— Passage provided —
As the leader of the Rebel Alliance, Princess Leia knew something about government.  The original Star Wars, later retitled Star Wars: Episode IV – A New Hope, is a film about rebels struggling to overthrow the tyranny of the autocratic Galactic Empire led by Darth Vader. The new title conveys the theme of Luke Skywalker’s, and later Leia’s, emerging as the hopeful light against the Empire’s darkness. Inherent in the rebellion is hope for something better.

Colonial America endured its own struggle against the oppression of Britain and King George III culminating in the revolution and the Declaration of Independence in 1776.  While trying to design its own, better government and draft its own constitutional document, the United Colonies exercised powers out of necessity, consent, and practicality rather than pursuant to authority conferred by a written constitution. For example, on 26 July 1775, the Second Continental Congress established the United States Post Office and named Benjamin Franklin as the first United States postmaster general.

The states did not ratify the first constitutional document, the Articles of Confederation and Perpetual Union, until 1 March 1781, expressly granting Congress the power to establish and regulate post offices and codifying a power that Congress was already exercising. (Articles of Confederation, art. IX).

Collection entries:

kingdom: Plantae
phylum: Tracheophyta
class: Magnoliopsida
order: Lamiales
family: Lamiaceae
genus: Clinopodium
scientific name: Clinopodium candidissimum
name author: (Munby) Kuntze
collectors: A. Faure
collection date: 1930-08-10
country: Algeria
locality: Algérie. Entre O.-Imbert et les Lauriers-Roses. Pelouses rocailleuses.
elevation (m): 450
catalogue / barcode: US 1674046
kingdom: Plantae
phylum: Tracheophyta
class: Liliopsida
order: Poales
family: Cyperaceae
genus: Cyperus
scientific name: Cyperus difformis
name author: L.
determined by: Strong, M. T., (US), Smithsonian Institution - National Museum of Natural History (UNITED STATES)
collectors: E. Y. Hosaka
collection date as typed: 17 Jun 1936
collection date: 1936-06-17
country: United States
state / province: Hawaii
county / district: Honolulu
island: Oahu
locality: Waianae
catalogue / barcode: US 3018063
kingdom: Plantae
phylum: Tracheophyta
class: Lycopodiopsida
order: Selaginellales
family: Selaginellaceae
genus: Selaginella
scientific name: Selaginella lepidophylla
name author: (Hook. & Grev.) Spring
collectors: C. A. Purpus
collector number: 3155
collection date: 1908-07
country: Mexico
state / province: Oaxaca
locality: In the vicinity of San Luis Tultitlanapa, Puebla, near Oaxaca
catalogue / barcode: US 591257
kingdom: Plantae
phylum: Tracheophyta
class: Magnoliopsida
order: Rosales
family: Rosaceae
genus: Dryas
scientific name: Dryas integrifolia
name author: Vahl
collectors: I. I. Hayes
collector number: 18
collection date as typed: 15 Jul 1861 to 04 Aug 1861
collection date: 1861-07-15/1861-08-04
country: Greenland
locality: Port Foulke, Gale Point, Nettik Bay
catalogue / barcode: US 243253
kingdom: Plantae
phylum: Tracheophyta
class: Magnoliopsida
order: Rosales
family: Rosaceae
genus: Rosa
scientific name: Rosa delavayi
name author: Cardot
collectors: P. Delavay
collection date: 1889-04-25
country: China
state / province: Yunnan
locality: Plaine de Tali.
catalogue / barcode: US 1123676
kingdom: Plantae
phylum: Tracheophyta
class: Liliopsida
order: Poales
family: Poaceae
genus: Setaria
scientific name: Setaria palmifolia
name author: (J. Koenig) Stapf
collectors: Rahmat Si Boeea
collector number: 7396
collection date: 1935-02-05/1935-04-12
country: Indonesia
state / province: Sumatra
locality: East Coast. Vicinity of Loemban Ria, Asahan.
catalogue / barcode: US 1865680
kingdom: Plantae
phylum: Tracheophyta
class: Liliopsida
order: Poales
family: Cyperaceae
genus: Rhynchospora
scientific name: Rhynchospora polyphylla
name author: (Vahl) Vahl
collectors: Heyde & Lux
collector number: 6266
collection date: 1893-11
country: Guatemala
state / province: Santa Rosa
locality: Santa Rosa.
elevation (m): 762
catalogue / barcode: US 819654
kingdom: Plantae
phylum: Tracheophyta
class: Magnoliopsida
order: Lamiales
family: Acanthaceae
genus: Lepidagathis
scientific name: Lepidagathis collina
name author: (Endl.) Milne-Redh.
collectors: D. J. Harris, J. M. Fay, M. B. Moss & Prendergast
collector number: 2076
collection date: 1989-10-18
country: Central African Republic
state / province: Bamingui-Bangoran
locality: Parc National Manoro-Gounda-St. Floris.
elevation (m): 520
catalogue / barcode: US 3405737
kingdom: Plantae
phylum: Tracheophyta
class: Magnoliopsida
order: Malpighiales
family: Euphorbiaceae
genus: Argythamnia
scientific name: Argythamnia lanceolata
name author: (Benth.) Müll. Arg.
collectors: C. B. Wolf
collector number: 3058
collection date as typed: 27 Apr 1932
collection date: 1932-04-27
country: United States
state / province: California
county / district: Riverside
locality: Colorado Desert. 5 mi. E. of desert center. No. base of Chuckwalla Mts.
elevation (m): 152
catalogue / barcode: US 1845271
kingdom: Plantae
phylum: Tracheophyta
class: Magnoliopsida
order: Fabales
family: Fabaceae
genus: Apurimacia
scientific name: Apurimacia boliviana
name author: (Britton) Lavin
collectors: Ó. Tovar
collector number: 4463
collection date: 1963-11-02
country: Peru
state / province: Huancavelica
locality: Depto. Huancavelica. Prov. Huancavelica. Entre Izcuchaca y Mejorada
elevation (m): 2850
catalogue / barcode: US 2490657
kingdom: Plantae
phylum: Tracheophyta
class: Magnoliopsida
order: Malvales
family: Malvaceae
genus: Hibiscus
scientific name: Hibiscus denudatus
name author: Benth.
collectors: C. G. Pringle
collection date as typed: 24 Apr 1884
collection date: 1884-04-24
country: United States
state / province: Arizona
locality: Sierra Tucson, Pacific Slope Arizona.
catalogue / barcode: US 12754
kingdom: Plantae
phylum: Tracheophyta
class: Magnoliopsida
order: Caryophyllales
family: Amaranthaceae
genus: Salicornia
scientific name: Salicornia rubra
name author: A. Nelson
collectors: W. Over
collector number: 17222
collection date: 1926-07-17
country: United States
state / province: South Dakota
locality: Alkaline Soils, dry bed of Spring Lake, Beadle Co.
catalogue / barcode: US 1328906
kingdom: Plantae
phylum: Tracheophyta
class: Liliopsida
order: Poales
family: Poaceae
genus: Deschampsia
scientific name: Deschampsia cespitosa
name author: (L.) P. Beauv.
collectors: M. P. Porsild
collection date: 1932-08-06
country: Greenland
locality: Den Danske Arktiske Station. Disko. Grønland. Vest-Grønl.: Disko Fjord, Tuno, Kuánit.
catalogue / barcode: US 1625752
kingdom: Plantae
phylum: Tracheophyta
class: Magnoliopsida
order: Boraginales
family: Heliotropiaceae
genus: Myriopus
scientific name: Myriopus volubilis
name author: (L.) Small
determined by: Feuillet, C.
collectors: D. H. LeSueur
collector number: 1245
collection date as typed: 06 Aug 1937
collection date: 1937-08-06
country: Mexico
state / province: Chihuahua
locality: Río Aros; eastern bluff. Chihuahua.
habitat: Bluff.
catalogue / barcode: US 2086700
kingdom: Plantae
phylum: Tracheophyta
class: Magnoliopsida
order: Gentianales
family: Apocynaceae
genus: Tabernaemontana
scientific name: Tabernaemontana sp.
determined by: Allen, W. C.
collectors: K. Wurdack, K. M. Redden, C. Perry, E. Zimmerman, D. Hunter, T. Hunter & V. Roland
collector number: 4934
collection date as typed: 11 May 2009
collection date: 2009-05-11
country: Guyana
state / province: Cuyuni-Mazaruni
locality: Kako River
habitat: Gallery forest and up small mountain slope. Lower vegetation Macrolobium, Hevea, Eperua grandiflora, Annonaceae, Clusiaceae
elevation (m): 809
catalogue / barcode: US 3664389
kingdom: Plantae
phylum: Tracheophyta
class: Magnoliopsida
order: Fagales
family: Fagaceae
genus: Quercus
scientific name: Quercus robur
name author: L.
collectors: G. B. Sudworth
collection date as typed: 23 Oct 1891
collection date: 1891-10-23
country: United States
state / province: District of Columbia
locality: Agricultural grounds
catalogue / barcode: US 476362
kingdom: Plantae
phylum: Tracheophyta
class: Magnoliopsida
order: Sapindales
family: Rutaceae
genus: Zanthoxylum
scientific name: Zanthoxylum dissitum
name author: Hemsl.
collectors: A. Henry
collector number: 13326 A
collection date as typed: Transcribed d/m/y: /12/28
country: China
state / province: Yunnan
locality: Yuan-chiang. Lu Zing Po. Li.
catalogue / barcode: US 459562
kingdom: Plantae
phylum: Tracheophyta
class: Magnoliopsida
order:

— Task directions —
Please carry on the passage about rebellion and early American government, picking up after its final sentence. The listing was drawn from a separate source.

— Task answer —
The new government, although preferable to British rule, was not perfect, and the states sent delegates to Philadelphia on 25 May 1787 for a meeting to try to improve it. This conference became the Constitutional Convention that produced the U.S. Constitution, a constitutional document that reaffirmed and expanded the postal power. (U.S. Const. art. I, § 8, cl. 7). Franklin was the delegate from Pennsylvania.

On 17 September 1787 after the Constitutional Convention, Franklin famously quipped: “A republic, if you can keep it.”  He was responding to a question about whether this new government was a republic or a monarchy. His response, though, was also the answer to another salient question: whatever the new form of government, are the people able to keep it? His comment implied that he hoped the people could sustain the new government but that it was tenuous, and its permanency was not guaranteed.

The U.S. has existed under the U.S. Constitution for close to 240 years, and this year marks the 250th anniversary of the Declaration of Independence, but the United States Post Office, now the United States Postal Service, has served the country longer.  With these durations and stability and the fact that the U.S. is the oldest, continuous, constitutional democracy under a single written constitution, one easily treats democracy and mail as givens and conflates longevity with permanency.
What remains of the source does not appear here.